Alex runs a QC lab serving the production facility. It operates 24/7, testing samples of final product (pellets) as well as intermediate products (liquid or solid). Operators are unskilled and the system must be foolproof and rugged. They purchased 2 systems so that one could be always available as a backup.

The testing process involves 2 heated reactions with cooldown steps in between. The first is a hydrolysis reaction of the product together with an internal standard at 115 degrees. During this process pellets are dissolved. After a cooldown period, a derivitizing reagent is added followed by another heated incubation at 80 degrees. The derivitized reactants are then injected onto a GC for analysis.

A balance is used to check that a minimum weight of product is in the original vial. If not the sample is skipped. The samples are barcoded at the time the sample list is set up. At runtime the scanned barcode is compared to the expected barcode and if there is a mis-match then the sample is skipped.

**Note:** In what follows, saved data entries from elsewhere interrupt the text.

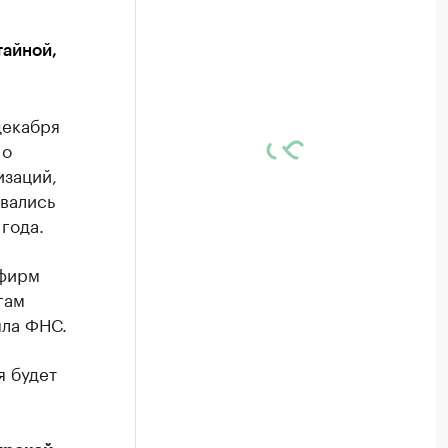
тайной,
декабря
 о
изаций,
вались
 года.
 фирм
гам
ыла ФНС.
я будет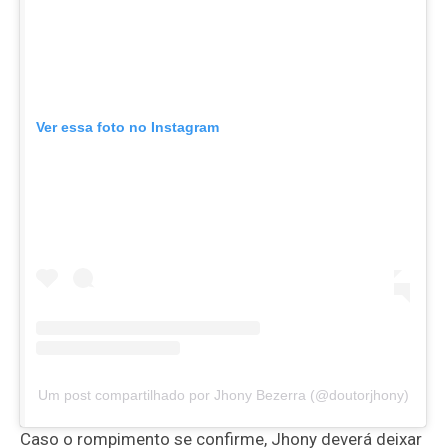
Ver essa foto no Instagram
Um post compartilhado por Jhony Bezerra (@doutorjhony)
Caso o rompimento se confirme, Jhony deverá deixar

LEAP Shell handles the sample scheduling of each of the 5 stages of the process, overlapping them all and filling up both agitators according to the available time between operations. It also handle barcode and weight validation as well as data logging.

The system is mounted on an Agilent GC (System 1 on a 6850, and System 2 on a 6890). Chemstation has been integrated by the customer using the Chemstation macro capabilities. Their macro picks up a file written for each sample by LEAP Shell and starts the GC run.